His Adam's apple bobs, once and heavily, and he's got his chin up like he's holding back tears, but he's sat upright, with his hands out to her – like he really is here to be our forever.
"Get... out," Mum finally looks up, not to the side, or above, or with blank eyes, and a lone tear falls down her cheek, her eyes cloudy with the rest of them, and void of recognition. "Go." Her voice is a whisper, and she shakes her head as she speaks, like she can't recognise the words she's saying, or, perhaps, as though she can't recognise the man in front of her.
Walt lets his chin down and his tears begin in earnest too, but he doesn't weep; his throttled voice fights its way out, and he drops from his seat to his knees by Mum's side. He doesn't shout. He doesn't raise his voice. He pleads, with eyes that can't believe it's come to this. Neither can mine, Walt.
"Flo, I am begging you. Don't let this destroy us. Please. Please, Flo?" His final plea is so quiet, so hopeless, that I have to bow my head. I can't watch.

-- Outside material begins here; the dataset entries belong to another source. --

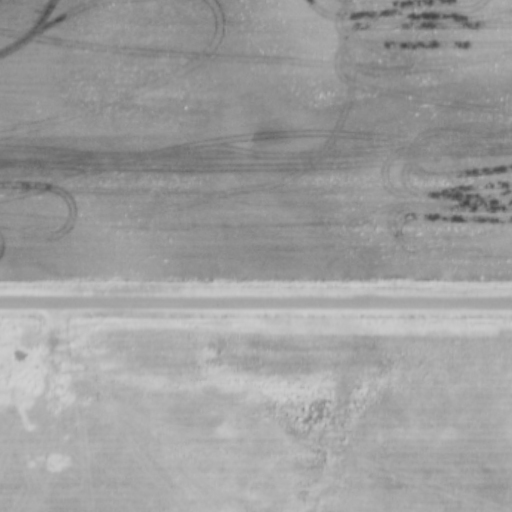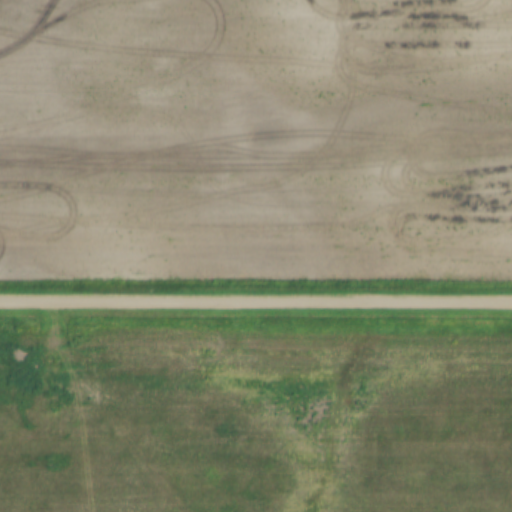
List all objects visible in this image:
road: (256, 299)
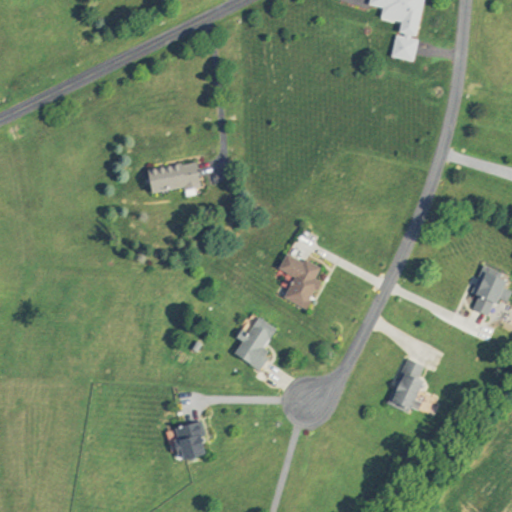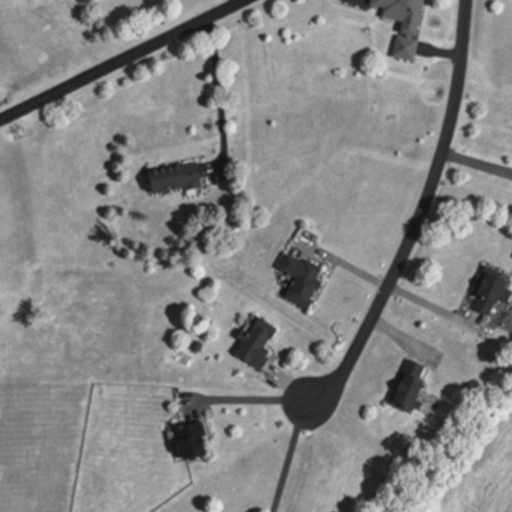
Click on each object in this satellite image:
building: (397, 23)
road: (118, 57)
road: (222, 97)
road: (476, 163)
building: (166, 178)
road: (416, 214)
building: (294, 278)
building: (480, 292)
road: (433, 307)
building: (250, 343)
building: (401, 384)
road: (248, 395)
building: (182, 439)
road: (290, 456)
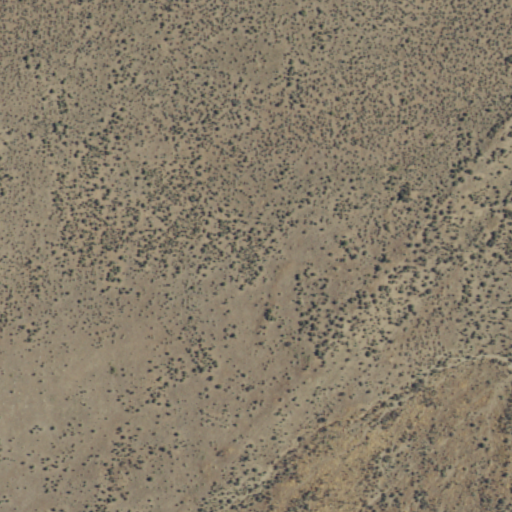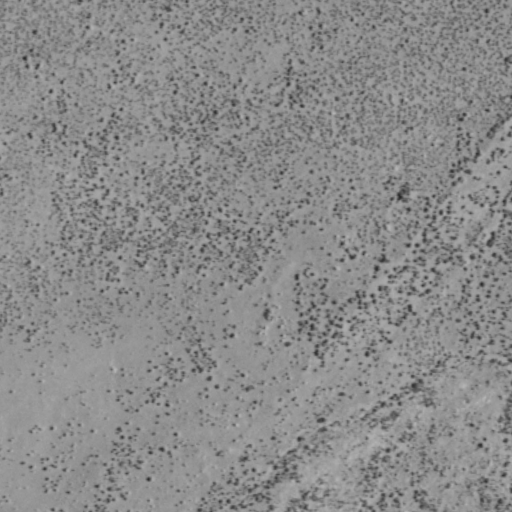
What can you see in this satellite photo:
crop: (255, 255)
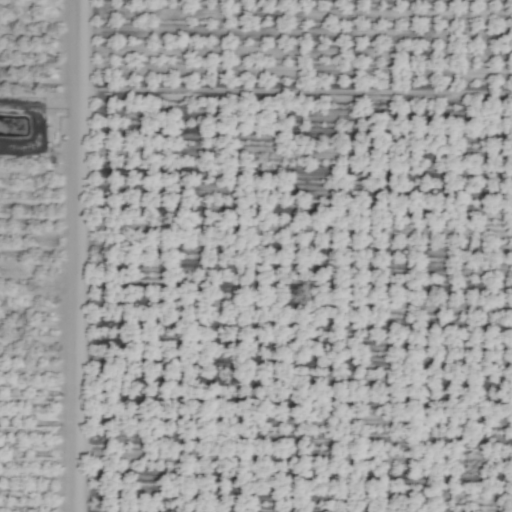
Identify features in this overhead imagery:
crop: (256, 256)
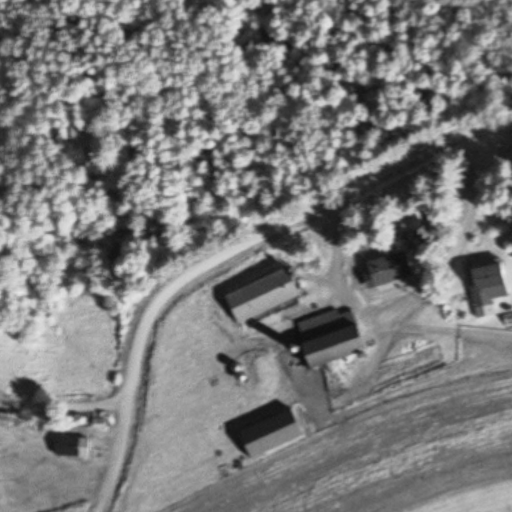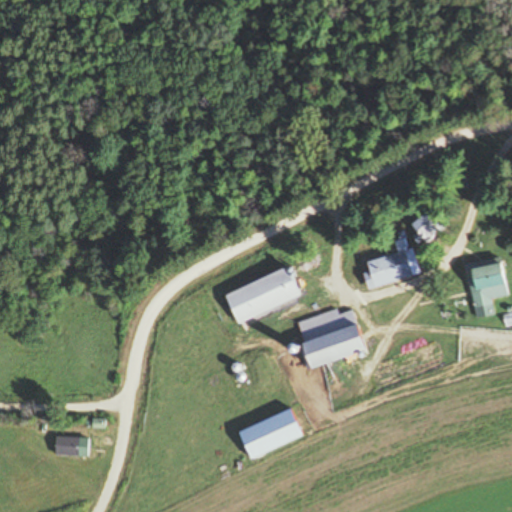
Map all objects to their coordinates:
building: (429, 226)
road: (230, 253)
building: (392, 269)
building: (487, 283)
road: (414, 291)
building: (330, 339)
road: (63, 405)
building: (72, 447)
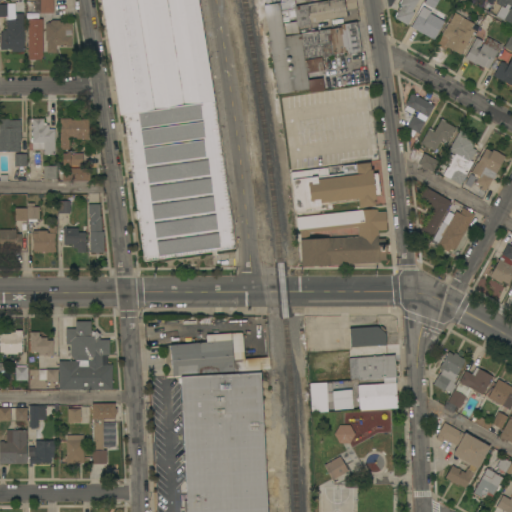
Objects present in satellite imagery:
building: (272, 1)
building: (430, 3)
building: (504, 3)
building: (43, 6)
building: (45, 6)
building: (403, 10)
building: (504, 10)
building: (405, 11)
building: (298, 16)
building: (508, 16)
building: (426, 20)
building: (426, 23)
building: (11, 28)
building: (11, 28)
building: (456, 33)
building: (456, 33)
building: (57, 34)
building: (56, 35)
building: (302, 36)
building: (34, 38)
building: (33, 39)
building: (509, 44)
building: (481, 52)
building: (482, 52)
building: (310, 55)
building: (504, 56)
building: (504, 71)
building: (504, 72)
road: (51, 84)
road: (447, 86)
building: (417, 105)
building: (417, 112)
building: (163, 121)
building: (415, 124)
building: (169, 126)
building: (71, 130)
building: (72, 130)
building: (9, 134)
building: (437, 134)
building: (9, 135)
building: (436, 135)
building: (41, 136)
building: (42, 136)
road: (236, 144)
building: (459, 157)
building: (459, 158)
building: (71, 159)
building: (72, 159)
building: (19, 160)
building: (20, 160)
building: (426, 162)
building: (428, 162)
building: (486, 167)
building: (486, 167)
building: (48, 172)
building: (49, 172)
building: (76, 174)
building: (74, 175)
building: (345, 186)
road: (58, 187)
building: (333, 187)
road: (454, 191)
building: (62, 206)
building: (63, 207)
building: (432, 210)
building: (431, 211)
building: (27, 212)
building: (25, 213)
building: (94, 228)
building: (451, 228)
building: (95, 229)
building: (454, 230)
building: (342, 237)
building: (74, 238)
building: (74, 239)
building: (341, 239)
building: (9, 240)
building: (11, 240)
building: (43, 240)
building: (42, 241)
building: (507, 252)
road: (478, 253)
road: (123, 254)
railway: (269, 254)
railway: (280, 254)
road: (409, 258)
building: (503, 266)
building: (501, 271)
road: (262, 290)
road: (209, 326)
building: (365, 336)
building: (367, 336)
building: (10, 342)
building: (11, 342)
building: (39, 344)
building: (40, 345)
building: (206, 354)
building: (216, 356)
building: (84, 360)
building: (85, 360)
building: (371, 367)
building: (448, 371)
building: (447, 372)
building: (20, 373)
building: (20, 373)
building: (48, 375)
building: (50, 375)
building: (474, 380)
building: (373, 381)
building: (469, 385)
building: (377, 393)
building: (501, 394)
building: (501, 394)
building: (318, 396)
building: (340, 396)
building: (317, 397)
road: (68, 398)
building: (342, 399)
building: (455, 399)
building: (4, 413)
building: (5, 414)
building: (18, 414)
building: (20, 414)
building: (36, 414)
building: (76, 414)
building: (35, 415)
building: (73, 415)
building: (498, 419)
building: (480, 421)
road: (166, 425)
road: (466, 425)
building: (100, 429)
building: (102, 430)
building: (507, 430)
building: (507, 430)
building: (342, 434)
building: (344, 434)
building: (448, 434)
building: (222, 443)
building: (223, 443)
building: (13, 447)
building: (13, 448)
building: (73, 448)
building: (74, 449)
building: (469, 450)
building: (40, 452)
building: (42, 452)
building: (462, 453)
building: (503, 465)
building: (334, 467)
building: (335, 467)
road: (169, 472)
building: (458, 476)
building: (486, 483)
building: (487, 483)
road: (70, 492)
building: (504, 504)
building: (505, 504)
road: (429, 509)
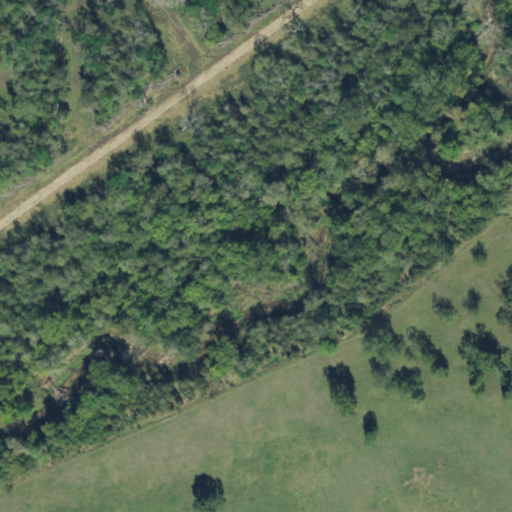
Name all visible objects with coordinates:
river: (323, 264)
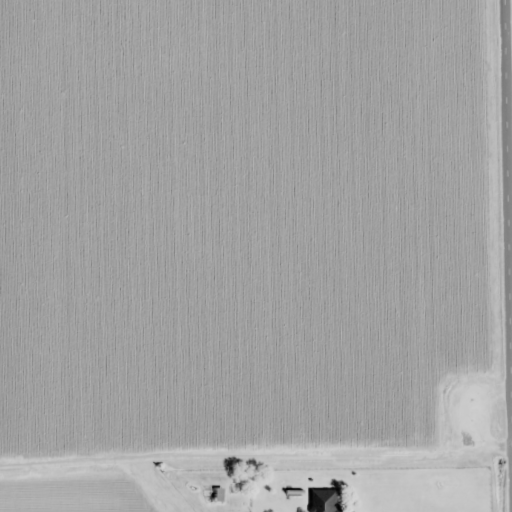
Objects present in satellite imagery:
road: (505, 255)
building: (217, 496)
building: (325, 500)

"Girls, go upstairs," Mum says vacantly, turning her head but not her eyes in our direction.
Auggie looks to me with slow-growing panic in her eyes, does she mean it? Should we go?
I nod quickly, biting my inside cheek, and take her hand as we walk hurriedly down the corridor with bowed heads.
"I... I want you gone." She speaks slowly, like she's in some disoriented trance, before she follows behind August and I, her feet dragging as though they're too heavy to lift.
"Flo..." His last syllable is a sob that opens the floodgates, and somehow hearing him snivel without seeing his face cuts deeper. When Mum's in our view, we throw our arms around her, and feel her gently jerk as she holds her tears in, while ours stream silently.
"I'm fine, girls, I'm fine," she says, signalling the end of the hug with a swift rub on our backs,
"I'm just going to go to bed for a bit, okay? Don't worry." She pinches Auggie's nose before turning to the steps, and when she walks, she walks clutching to the bannister, like she's full of broken bones, and every step hurts.